Ursa Space Systems, which uses satellite-based systems to provide images of Earth's surface even when there is cloud cover, is producing products aimed at the insurance industry. Descartes Labs and Planet Labs are using imaging analysis for fire weather prediction. They, along with other satellite imaging firms, are also competing to sell data to financial firms to predict company earnings.
ClimaCell, founded by three Israeli military veterans, uses data harvested from cellphone towers, vehicles and other unconventional sources. JetBlue has invested in the company and uses its tools for forecasting operations at major hubs including Boston and Fort Lauderdale.
These challenges to the primacy of the National Weather Service come when Americans increasingly are focused on the weather because of climate change and the growing impact of extreme weather.
“Weather has moved into this much bigger role in people’s psyche today because of the amount of devastation that it’s bringing,” said Washington Sen. Maria Cantwell, the ranking Democrat on the Senate committee that oversees NOAA and NASA. Cantwell said she wants NOAA to have the technology it needs to better serve the public rather than ceding ground to the private sector.
The Weather Service is already sometimes lagging behind global technological advances, especially in computer model accuracy.
Europe’s main weather forecasting model often beats the Weather Service’s Global Forecast System — most famously when the European model accurately predicted Hurricane Sandy’s unprecedented track a week in advance in 2012.

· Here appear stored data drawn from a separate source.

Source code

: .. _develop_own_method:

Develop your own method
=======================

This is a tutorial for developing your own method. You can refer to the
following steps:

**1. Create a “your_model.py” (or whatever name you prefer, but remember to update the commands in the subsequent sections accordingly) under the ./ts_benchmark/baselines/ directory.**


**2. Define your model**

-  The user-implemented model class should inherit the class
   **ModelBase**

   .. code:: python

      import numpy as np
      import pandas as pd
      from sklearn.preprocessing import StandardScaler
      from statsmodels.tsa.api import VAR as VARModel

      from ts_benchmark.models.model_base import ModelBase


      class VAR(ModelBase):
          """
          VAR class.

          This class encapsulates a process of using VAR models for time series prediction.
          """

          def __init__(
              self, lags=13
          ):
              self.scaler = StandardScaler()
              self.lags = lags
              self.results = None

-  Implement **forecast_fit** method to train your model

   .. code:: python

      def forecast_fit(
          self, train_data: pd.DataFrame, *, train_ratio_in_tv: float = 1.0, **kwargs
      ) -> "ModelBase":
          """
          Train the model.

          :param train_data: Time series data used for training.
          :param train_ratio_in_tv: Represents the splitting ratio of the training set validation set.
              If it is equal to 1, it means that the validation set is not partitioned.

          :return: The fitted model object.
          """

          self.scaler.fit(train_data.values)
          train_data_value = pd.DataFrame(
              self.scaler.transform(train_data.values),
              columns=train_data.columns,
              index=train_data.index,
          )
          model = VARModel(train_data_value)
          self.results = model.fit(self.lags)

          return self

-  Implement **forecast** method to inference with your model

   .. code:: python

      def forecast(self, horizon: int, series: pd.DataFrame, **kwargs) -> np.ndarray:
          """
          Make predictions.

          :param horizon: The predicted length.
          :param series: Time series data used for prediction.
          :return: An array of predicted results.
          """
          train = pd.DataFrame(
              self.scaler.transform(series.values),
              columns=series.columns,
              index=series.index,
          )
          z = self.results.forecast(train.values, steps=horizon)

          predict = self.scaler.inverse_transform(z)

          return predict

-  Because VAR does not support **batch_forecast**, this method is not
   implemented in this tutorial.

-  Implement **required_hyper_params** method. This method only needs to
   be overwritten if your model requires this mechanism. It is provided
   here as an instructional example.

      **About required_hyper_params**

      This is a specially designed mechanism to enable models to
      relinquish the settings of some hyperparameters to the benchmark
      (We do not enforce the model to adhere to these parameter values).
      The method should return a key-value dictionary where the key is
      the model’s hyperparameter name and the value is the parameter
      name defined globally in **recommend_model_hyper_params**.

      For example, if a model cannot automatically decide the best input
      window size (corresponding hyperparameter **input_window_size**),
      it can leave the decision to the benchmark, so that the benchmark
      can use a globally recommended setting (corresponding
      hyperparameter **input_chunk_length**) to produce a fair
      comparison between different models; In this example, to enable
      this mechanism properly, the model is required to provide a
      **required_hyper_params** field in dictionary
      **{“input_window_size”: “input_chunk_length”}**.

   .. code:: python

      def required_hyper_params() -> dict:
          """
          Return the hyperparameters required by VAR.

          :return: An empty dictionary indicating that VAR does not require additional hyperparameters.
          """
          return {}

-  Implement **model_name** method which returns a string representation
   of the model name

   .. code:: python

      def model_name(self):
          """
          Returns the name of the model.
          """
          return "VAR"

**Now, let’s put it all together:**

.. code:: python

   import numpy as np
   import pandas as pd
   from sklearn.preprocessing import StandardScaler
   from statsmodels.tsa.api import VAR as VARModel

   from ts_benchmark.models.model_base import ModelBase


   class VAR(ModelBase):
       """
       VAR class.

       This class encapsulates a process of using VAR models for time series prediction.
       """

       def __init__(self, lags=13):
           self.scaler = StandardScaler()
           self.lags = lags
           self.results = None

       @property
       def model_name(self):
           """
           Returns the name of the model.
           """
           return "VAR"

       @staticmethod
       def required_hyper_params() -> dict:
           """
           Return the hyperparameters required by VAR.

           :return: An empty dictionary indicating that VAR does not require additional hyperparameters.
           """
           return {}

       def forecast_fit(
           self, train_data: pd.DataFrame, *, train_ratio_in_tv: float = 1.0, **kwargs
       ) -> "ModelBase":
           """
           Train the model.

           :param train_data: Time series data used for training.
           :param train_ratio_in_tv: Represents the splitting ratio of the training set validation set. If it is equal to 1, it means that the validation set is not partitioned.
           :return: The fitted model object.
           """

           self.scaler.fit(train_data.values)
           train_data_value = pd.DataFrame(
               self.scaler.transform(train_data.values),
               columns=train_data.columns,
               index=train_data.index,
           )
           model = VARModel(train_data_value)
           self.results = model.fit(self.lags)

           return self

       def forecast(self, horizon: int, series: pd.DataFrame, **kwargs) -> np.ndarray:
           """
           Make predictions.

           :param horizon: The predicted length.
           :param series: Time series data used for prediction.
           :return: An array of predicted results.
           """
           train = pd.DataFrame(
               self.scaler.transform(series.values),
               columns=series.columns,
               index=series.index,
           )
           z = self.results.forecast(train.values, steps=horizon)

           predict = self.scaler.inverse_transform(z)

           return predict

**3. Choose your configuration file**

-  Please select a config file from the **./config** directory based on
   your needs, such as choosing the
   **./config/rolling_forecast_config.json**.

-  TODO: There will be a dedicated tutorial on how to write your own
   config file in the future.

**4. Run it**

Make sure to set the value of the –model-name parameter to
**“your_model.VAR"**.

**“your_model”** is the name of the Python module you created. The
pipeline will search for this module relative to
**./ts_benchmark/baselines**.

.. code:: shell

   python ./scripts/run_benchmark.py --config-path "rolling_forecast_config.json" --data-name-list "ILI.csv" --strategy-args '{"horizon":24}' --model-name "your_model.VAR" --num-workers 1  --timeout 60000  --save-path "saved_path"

The National Weather Service, with congressional support, is trying to close the gap, chiefly through a new modeling program called the Earth Prediction Innovation Center, which aims to speed up model development through collaboration with universities, other agencies and the corporate sector.
Andrew Blum, author of the book The Weather Machine, warns that commercial competition for data could put the public at risk if agencies like NOAA allow it to stifle the flow of free data, which is fed into every global computer model.
"None of these models work unless we have the global data," he said. The risk we're running now is that "someone turns off the spigot," possibly motivated by legal agreements stemming from commercial data buys, robbing everyone else of key data.